[Structured pose outputs]
══════

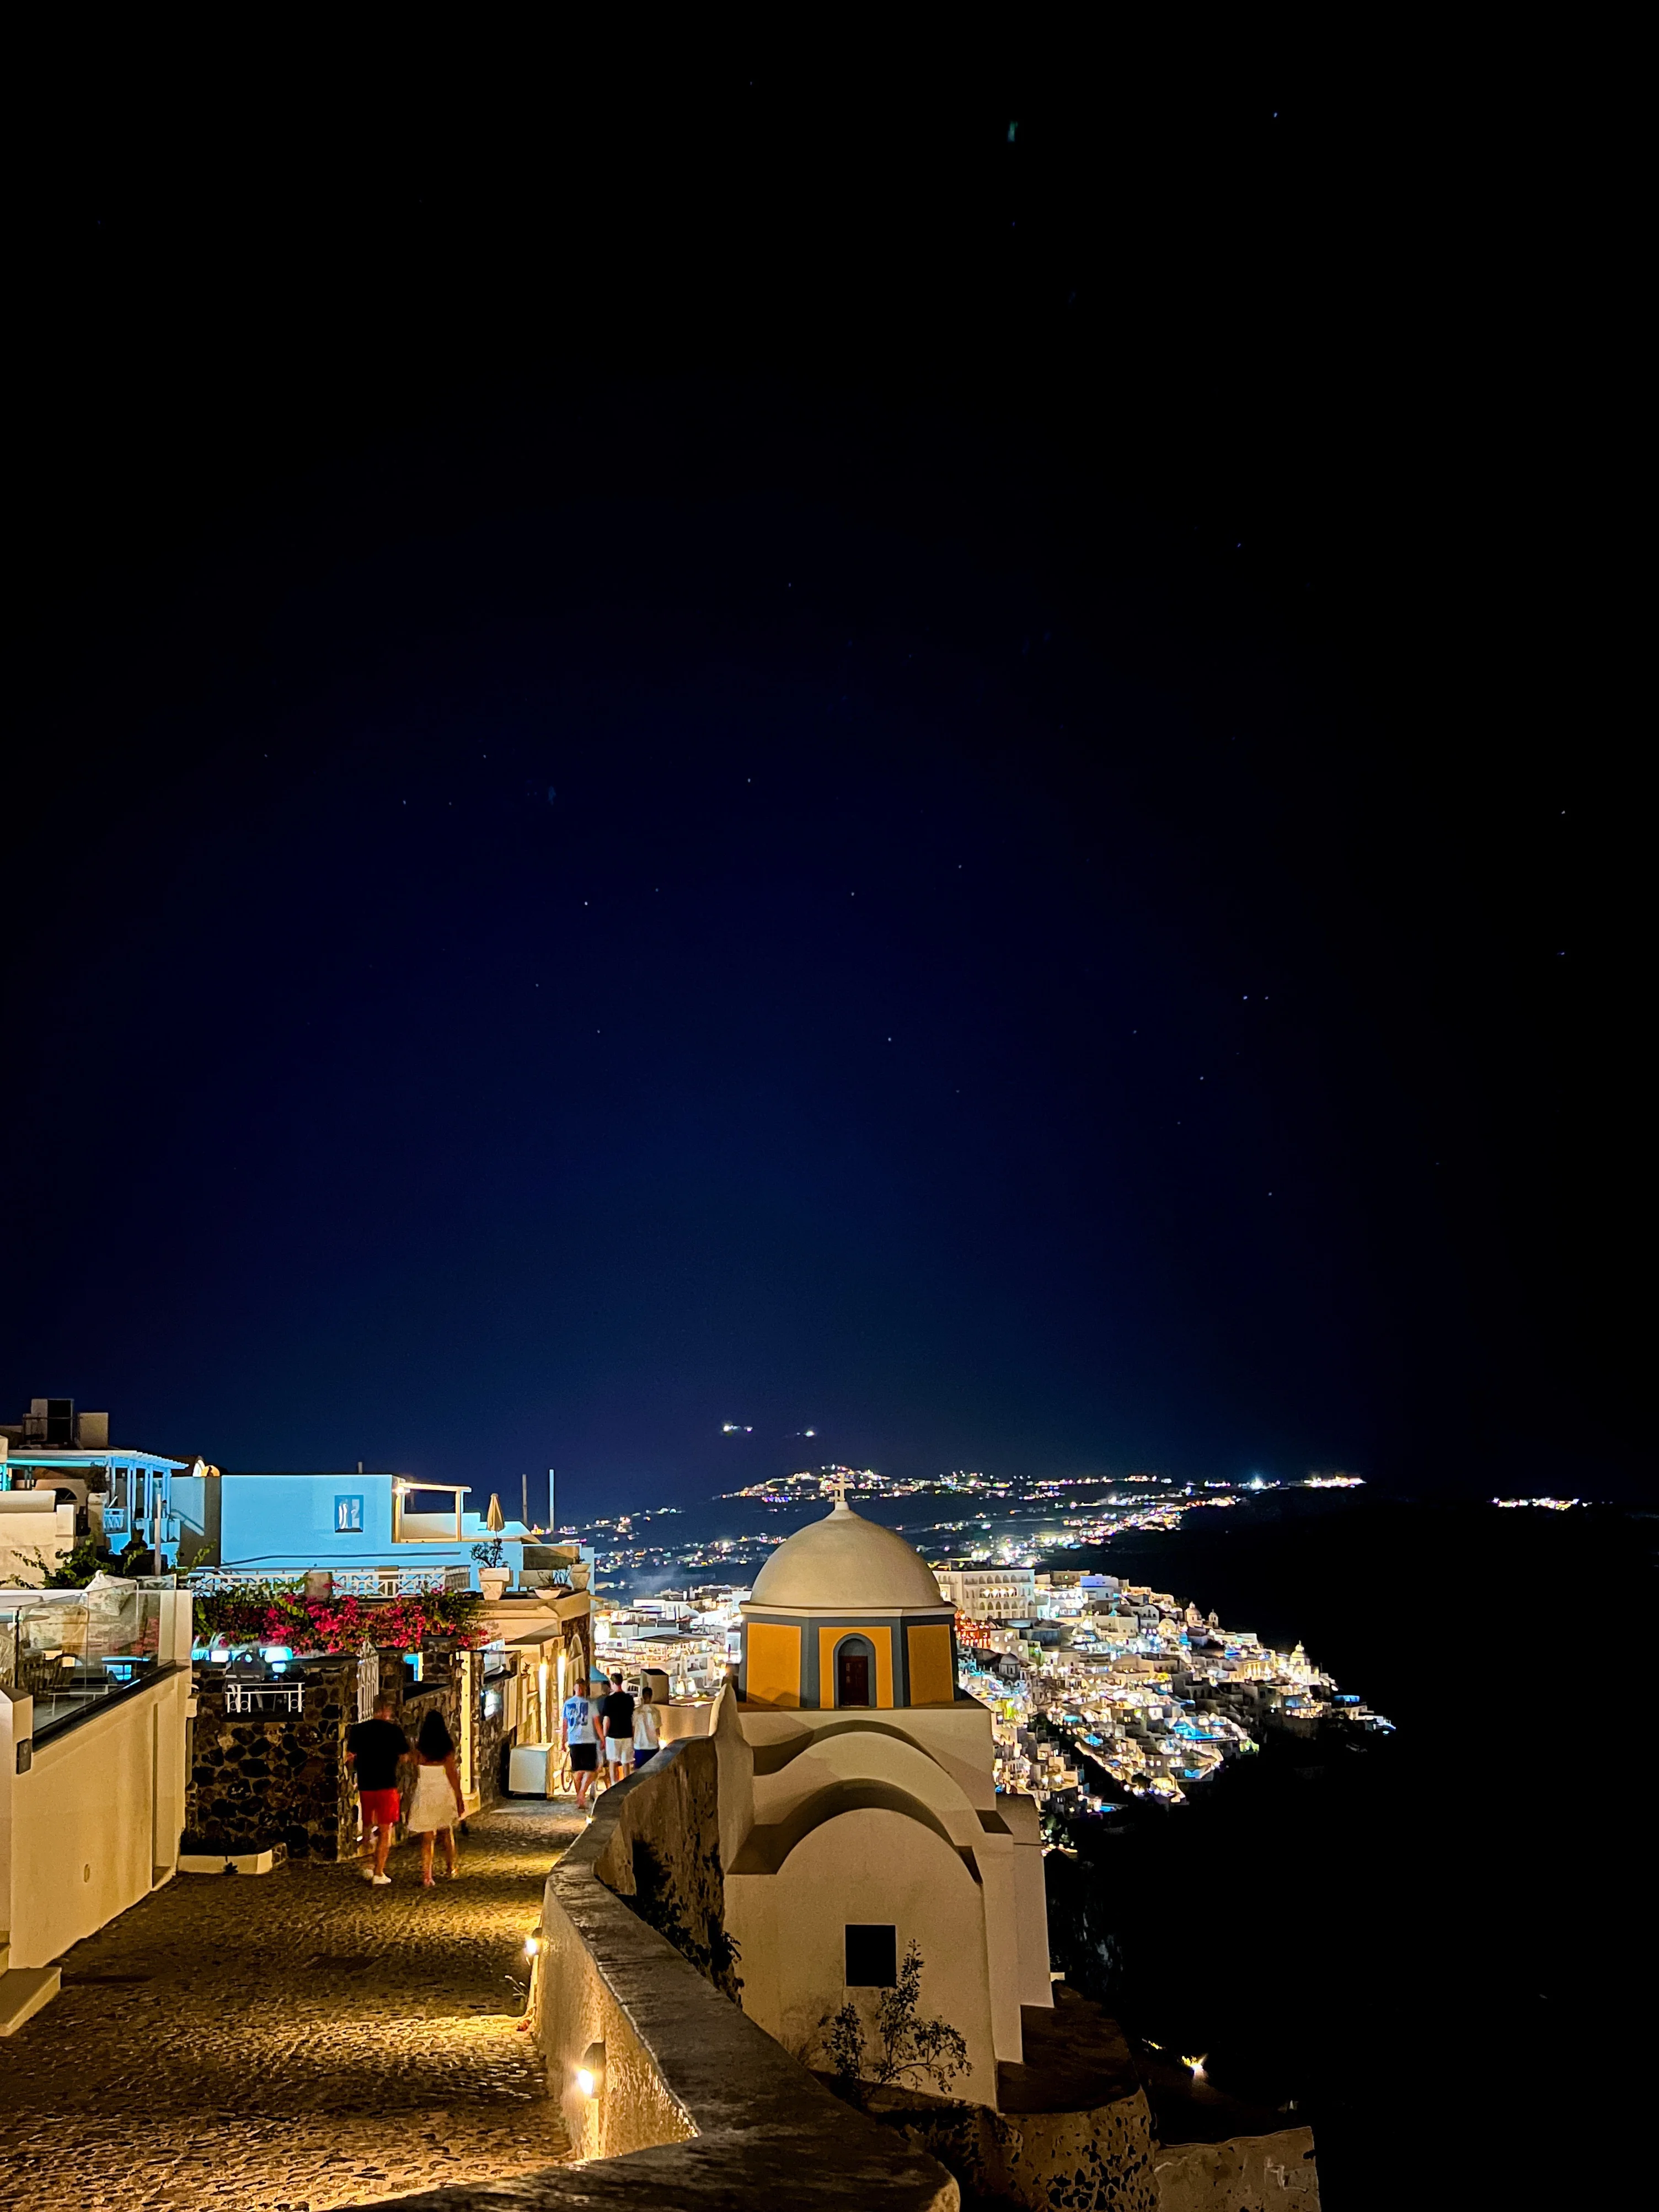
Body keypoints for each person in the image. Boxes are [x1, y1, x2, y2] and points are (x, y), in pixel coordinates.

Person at [346, 1692, 410, 1885]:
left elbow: (350, 1756)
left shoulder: (358, 1730)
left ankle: (367, 1864)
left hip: (366, 1784)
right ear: (384, 1710)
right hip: (386, 1784)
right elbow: (405, 1757)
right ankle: (379, 1872)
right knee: (385, 1830)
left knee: (367, 1826)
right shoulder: (394, 1732)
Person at [405, 1709, 466, 1886]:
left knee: (427, 1836)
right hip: (443, 1793)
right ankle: (451, 1867)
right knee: (446, 1832)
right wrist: (459, 1798)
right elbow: (453, 1776)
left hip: (425, 1793)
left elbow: (414, 1765)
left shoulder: (420, 1752)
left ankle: (427, 1875)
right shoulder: (446, 1751)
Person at [561, 1674, 600, 1811]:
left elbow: (564, 1725)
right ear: (583, 1689)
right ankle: (582, 1794)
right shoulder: (591, 1705)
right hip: (588, 1740)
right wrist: (602, 1739)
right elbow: (597, 1724)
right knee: (591, 1771)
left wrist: (563, 1741)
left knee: (577, 1771)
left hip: (574, 1741)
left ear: (574, 1688)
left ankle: (580, 1799)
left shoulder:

══════

=== EXERCISE ===
Begin with the line that contains "right elbow: (453, 1776)" and quote each line after it exactly, stopping after the last line of the data.

=== PROBLEM SOLUTION ===
right elbow: (453, 1776)
left hip: (425, 1793)
left elbow: (414, 1765)
left shoulder: (420, 1752)
left ankle: (427, 1875)
right shoulder: (446, 1751)
Person at [561, 1674, 600, 1811]:
left elbow: (564, 1725)
right ear: (583, 1689)
right ankle: (582, 1794)
right shoulder: (591, 1705)
right hip: (588, 1740)
right wrist: (602, 1739)
right elbow: (597, 1724)
right knee: (591, 1771)
left wrist: (563, 1741)
left knee: (577, 1771)
left hip: (574, 1741)
left ear: (574, 1688)
left ankle: (580, 1799)
left shoulder:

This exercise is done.